The Church in RP has problems 
but okey lang to most Filipinos

By Rene Q. Bas

Conclusion

[The first part of this article came out on page A1 of the Sunday April 8 issue—Special Report on the state of the Catholic Church.]

The situation—of disobedience to the Magisterium and to rulings made by the Holy Father, rejection by local Church authorities of basic norms, clergy misbehavior (including sexual crimes)—has never been in any way as bad here as it is in America.

No dramatic defections

There are no dramatic defections from the Church. The individual departures are more than offset by the constant flow into the Church of new converts from animism (from our cultural minorities), Buddhism and Taoism (especially among the Filipino-Chinese and their newly arrived cousins from Fujian and Taiwan). Then there also are the streams of returning sons and daughters who were misled into flirting with Pentecostal and even mainline Protestant churches.

For the past several decades, the Catholic Church has maintained its 81- to 83-percent membership among the total population.

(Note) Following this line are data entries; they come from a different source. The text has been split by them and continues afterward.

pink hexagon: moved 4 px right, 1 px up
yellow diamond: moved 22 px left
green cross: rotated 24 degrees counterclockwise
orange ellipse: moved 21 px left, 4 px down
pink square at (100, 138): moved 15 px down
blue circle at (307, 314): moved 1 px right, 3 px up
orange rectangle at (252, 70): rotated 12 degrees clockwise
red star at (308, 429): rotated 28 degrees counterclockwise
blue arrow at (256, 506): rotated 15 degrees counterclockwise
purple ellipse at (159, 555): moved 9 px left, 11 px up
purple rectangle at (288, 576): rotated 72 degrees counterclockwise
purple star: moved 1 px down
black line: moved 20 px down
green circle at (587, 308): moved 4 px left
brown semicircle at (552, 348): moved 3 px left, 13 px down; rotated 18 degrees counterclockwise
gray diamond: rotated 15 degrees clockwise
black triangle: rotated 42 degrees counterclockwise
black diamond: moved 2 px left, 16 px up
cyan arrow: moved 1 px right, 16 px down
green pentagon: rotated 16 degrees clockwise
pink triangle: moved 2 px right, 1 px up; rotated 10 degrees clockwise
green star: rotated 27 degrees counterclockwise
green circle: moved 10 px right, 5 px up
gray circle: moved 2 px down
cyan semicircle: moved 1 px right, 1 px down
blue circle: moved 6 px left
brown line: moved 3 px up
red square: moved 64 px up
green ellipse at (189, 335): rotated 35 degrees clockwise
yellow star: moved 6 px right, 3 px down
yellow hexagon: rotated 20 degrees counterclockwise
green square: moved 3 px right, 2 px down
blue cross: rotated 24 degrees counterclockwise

Statisticians and historians—including historians associated with Protestant universities—have been writing that the only time there was a decline in RC membership was during the revolution against Spain. That decline was quickly reversed when the United States replaced the first colonizer.

The American colonial government-supported effort to Protestantize the Filipinos did not quite work. Even the pen­sionadoes who joined the Freemasons continued to have Catholic ties. And many of them never stopped going to Sunday Mass with their families to meet the minimal requirements of the Church.

‘Leftist’ clergy

Although the Philippine military authorities have been claiming that the Catholic clergy and churchworkers allegedly supporting the communist rebels have increased these last two years, the matter is being handled discreetly by the bishops.

What The Times has been told by our sources in the military is that Church-related revolutionaries are not specifically only from the Catholic Church, but also the Protestant and Agli­payan denominations. And these have not become New People’s Army recruits. They are activists of legal charitable organizations that have become members of the Communist Party of the Philippines-led National Democratic Front. To military anticommu­nist hard­liners the National Democratic Front is just as subversive and culpable for criminal rebel activities as the CPP-New People’s Army.

Political involvement

Some miss the voice of the late Cardinal Sin. They wish Cardinal Rosales, the revered archbishop of Manila, would make himself as politically nettle­some to the powers that be as his late predecessor. But didn’t we hear some Catholics reproach Cardinal Sin for his forays into political issues. Cardinal Rosales’ emphasis on the formation of priests and the laity, acts of charity to increase Catholic aid to the extremely poor and making his flock more prayerful is appreciated by a great number of Filipinos.

Politicians and rabble-rousers not happy with the stand of some bishops on political and economic issues criticize the Church and have been predicting her decline for not being “one with the people.” But that has not happened.

That must be because—despite the occasional errors in tact or judgment committed by one or two bishops in the Philippine hierarchy, despite some scandals even—the scores of other bishops are doing the right and truly Christian thing. And the people are with them!

Also, most of the bishops, diocesan priests, priests and brothers belonging to the religious orders, nuns and members of lay associations—in varying degrees of piety and purity of intention—are praying really hard for the healing of our land and our people.